[Исходный текст]
- - -

Встречались мы и с Фондаминским, Илюшей и Раей, с Амалией Гавронской, Маней Тумаркиной. Обыкновенно это случалось летом в те годы, когда все мы жили в Сокольниках на даче неподалеку друг от друга. Мы встречались за игрой в крокет, на концертах, которые {35} устраивались каждую пятницу вечером на Сокольничьем кругу, а то и на совместных прогулках на 5-ую версту (Ярославской железной дороги). Сторожиха ставила нам самовар или давала свежее, парное молоко с черным, кисловатым на вкус, «солдатским» хлебом. Бегали, играли в «кварты» — подобие карточной игры, но более интеллигентной (Игра состояла в том, что место четырех карточных мастей занимали имена четырех известных ученых, писателей, музыкантов, царей, революционеров, столиц и т. п. Заготовленная колода таких четверок (кварт) раздавалась поровну играющим, и они по очереди обращались к тому или иному партнеру с вопросом: не имеется ли у него тот или иной персонаж? Тем самым вопрошающий выдавал наличность у него самого одной из частей»кварты». Выигривал тот, кто набирал большее число полных четверок.).

- - -

[Записи]
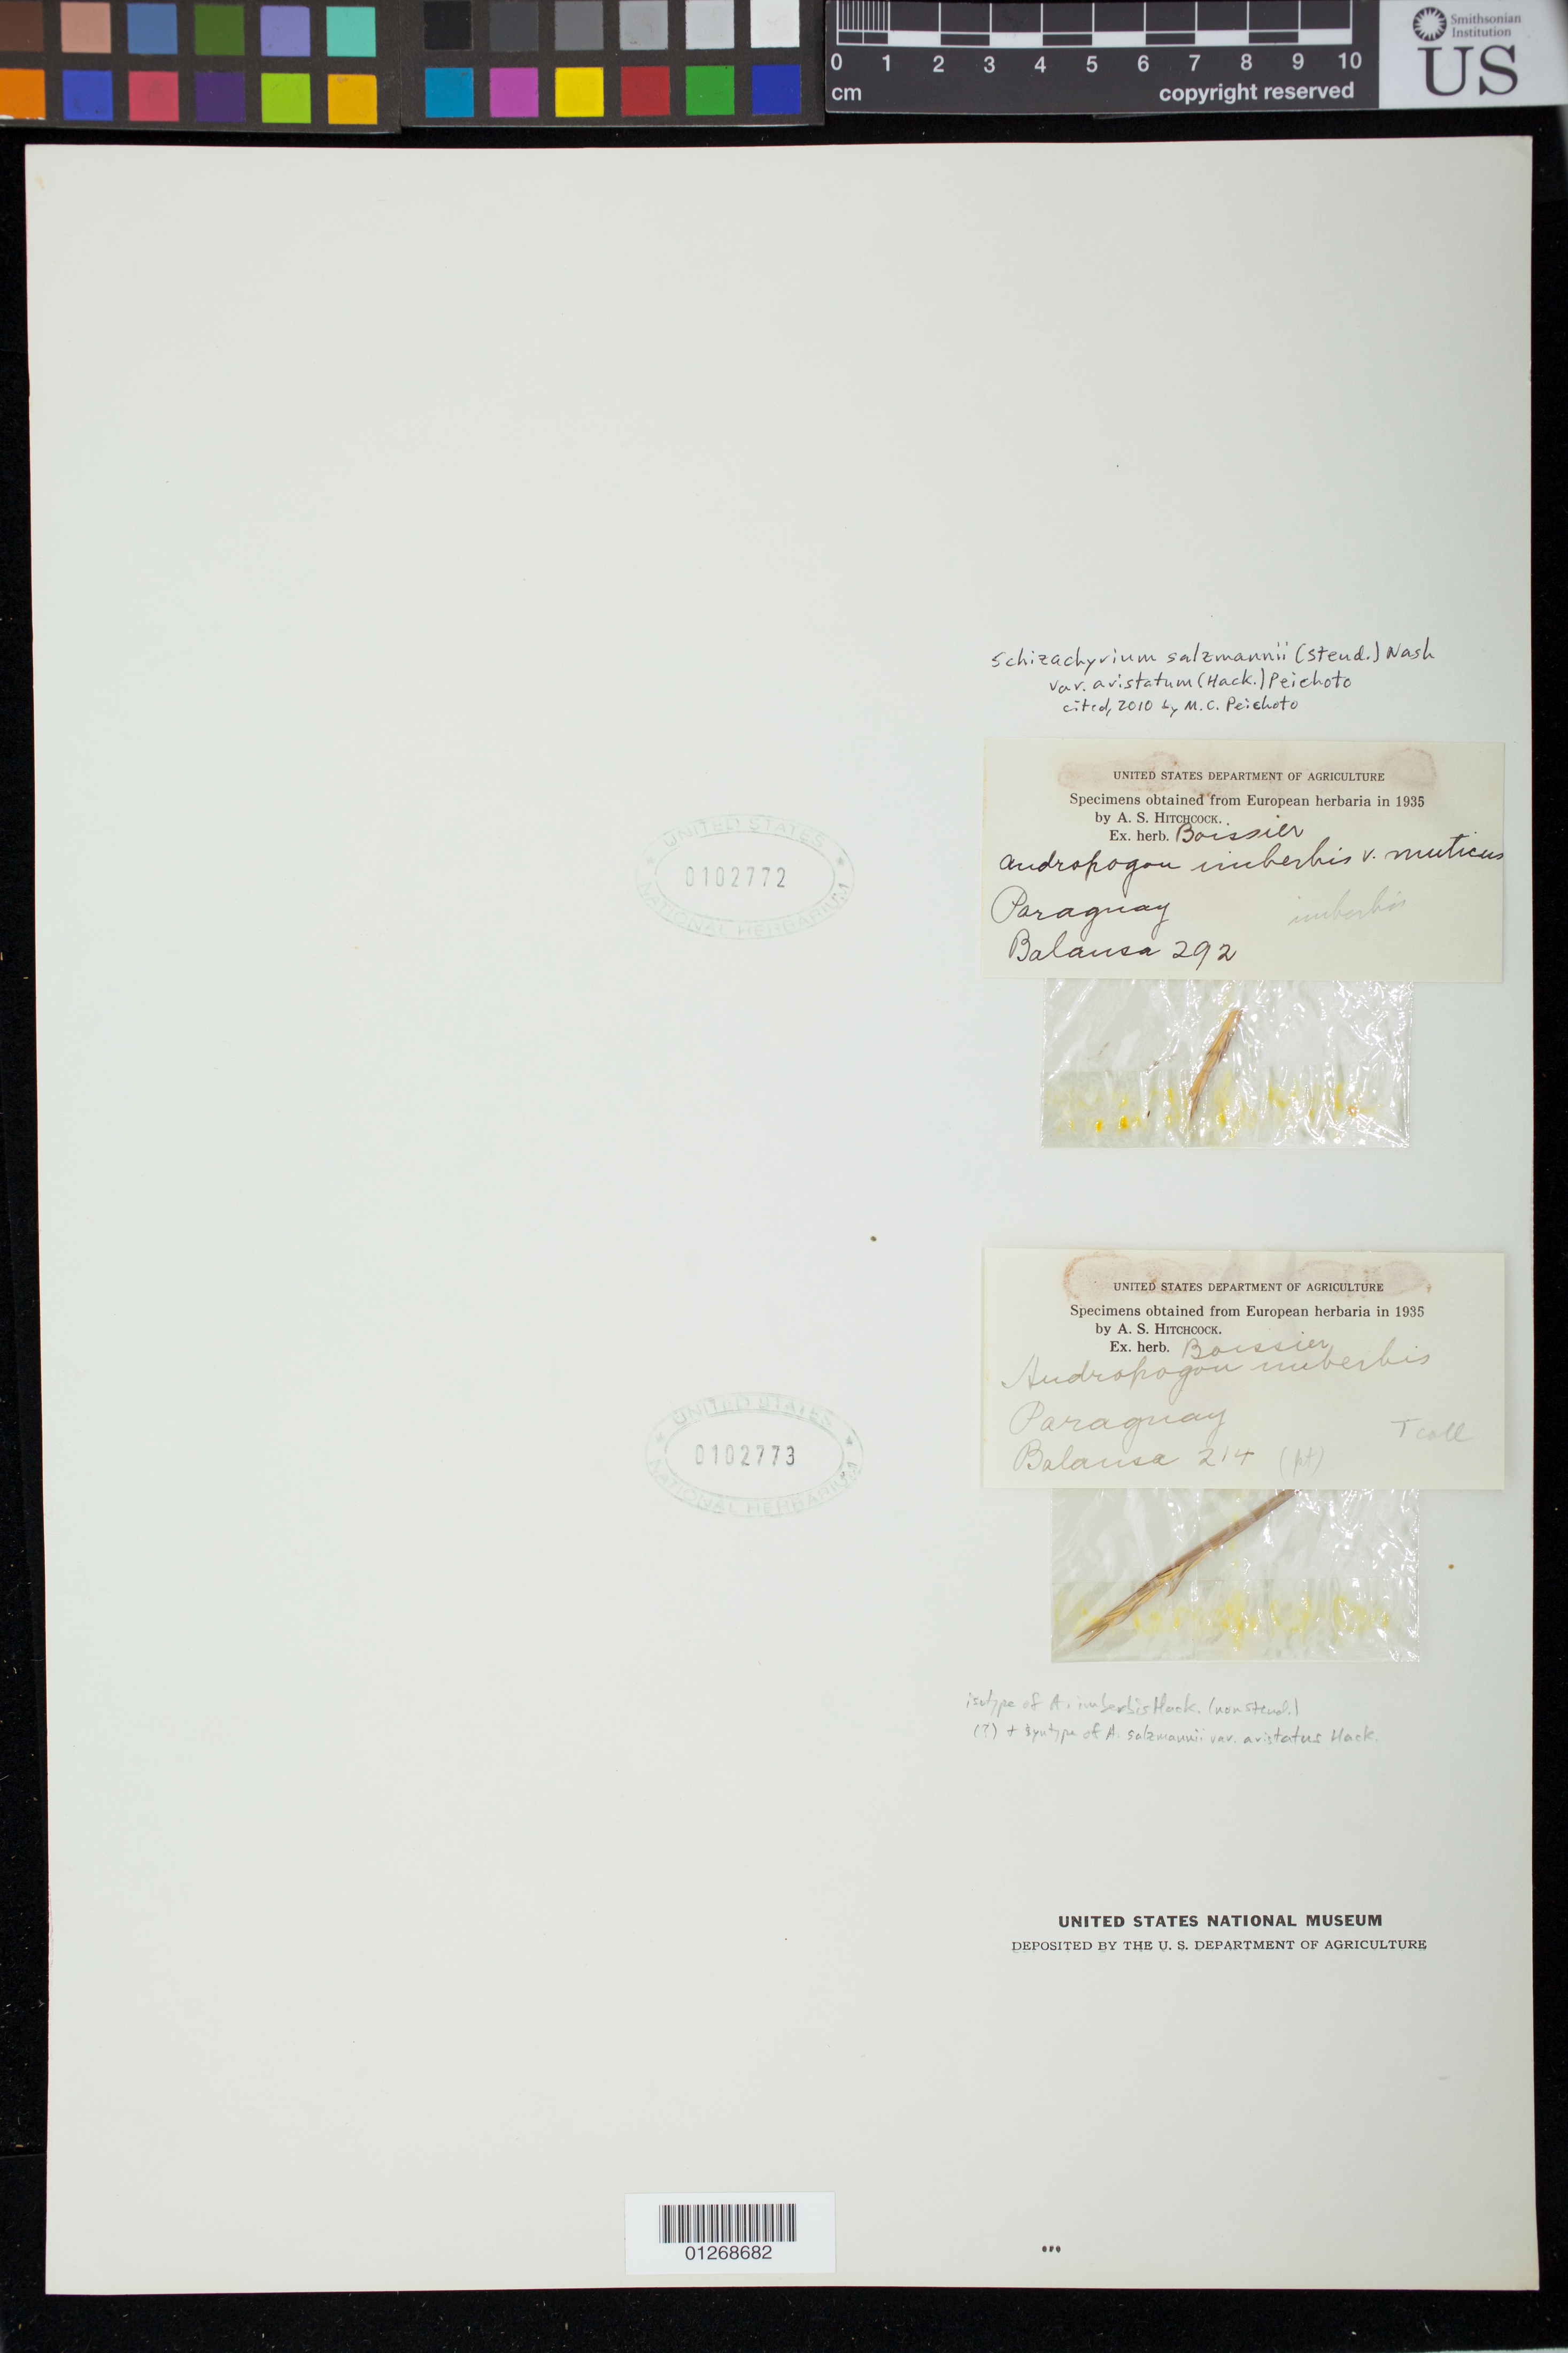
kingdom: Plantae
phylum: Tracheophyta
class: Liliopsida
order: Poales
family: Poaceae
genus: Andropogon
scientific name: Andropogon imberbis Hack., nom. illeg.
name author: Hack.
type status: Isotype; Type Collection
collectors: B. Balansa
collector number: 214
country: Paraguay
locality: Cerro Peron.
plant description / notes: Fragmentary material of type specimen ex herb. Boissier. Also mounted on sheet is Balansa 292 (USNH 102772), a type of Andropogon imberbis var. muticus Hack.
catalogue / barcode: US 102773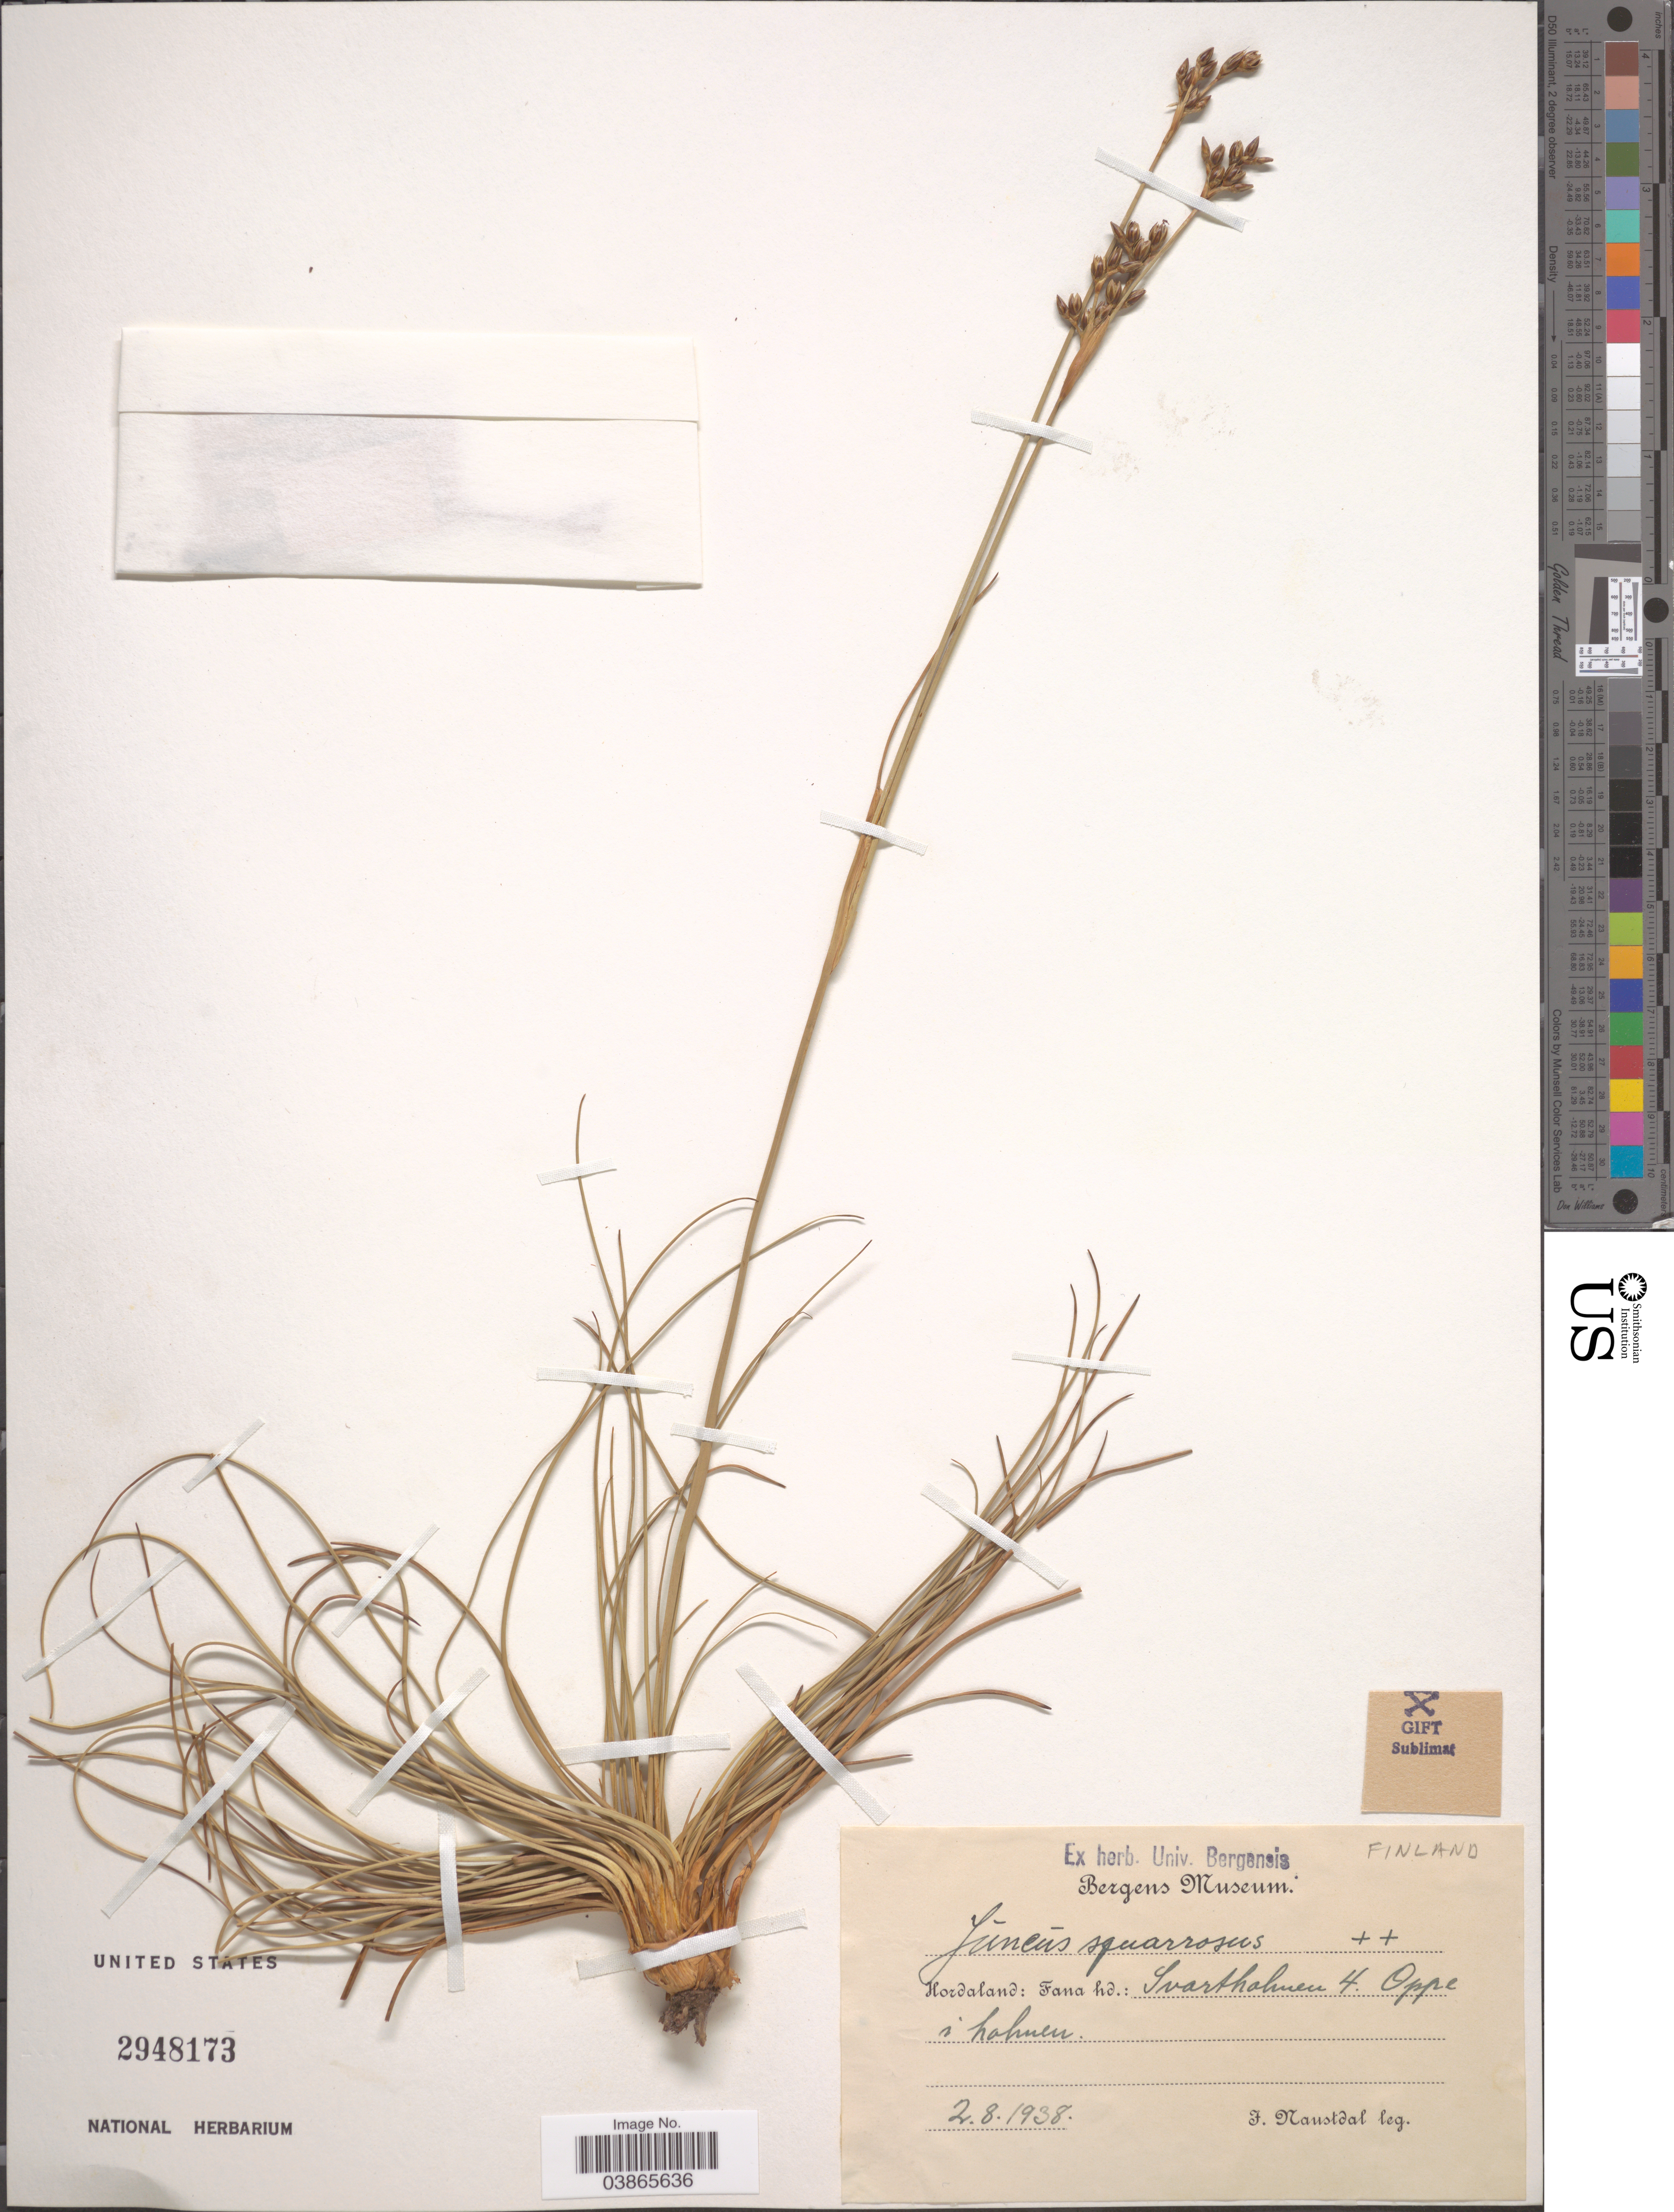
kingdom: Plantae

- - -

[Задания]
a. Где, согласно рассказу о летних встречах в Сокольниках, каждую пятницу вечером устраивались концерты?
b. Продолжите рассказ о летних встречах в Сокольниках с того места, где он заканчивается.

[Ответы]
a. На Сокольничьем кругу.

b.
Всюду первую роль играл Илюша — красивый, изящный, черноглазый, ловкий, к тому же располагавший и лишними гривенниками, как баловень семьи и единственный сын: старший брат Матвей Фондаминский, отбыв вместе с Михаилом Гоцем каторгу, в отличие от последнего из Сибири не вернулся, а в 1896 г. там скончался.
Илюша был очень спортивен. Широкую и завидную популярность приобрел он, когда был назначен «мерилом» для состязания в теннис на открывшихся тогда впервые в Москве, так называемых, подвижных играх. С утра укатывал он на своем велосипеде на Сокольничью площадку, чтобы испытывать сравнительную силу претендентов на звание лучшего теннисиста. Побитые Илюшей выбывали из состязания. Тем же, кто брали верх над ним, предстояло бороться между собой. Ко всеобщему огорчению — нашему и, особенно, конечно, самого Илюши, — он зря терял время и силы: четверо игроков оказались сильнее его, и в публичное, финальное состязание он, увы, не попал.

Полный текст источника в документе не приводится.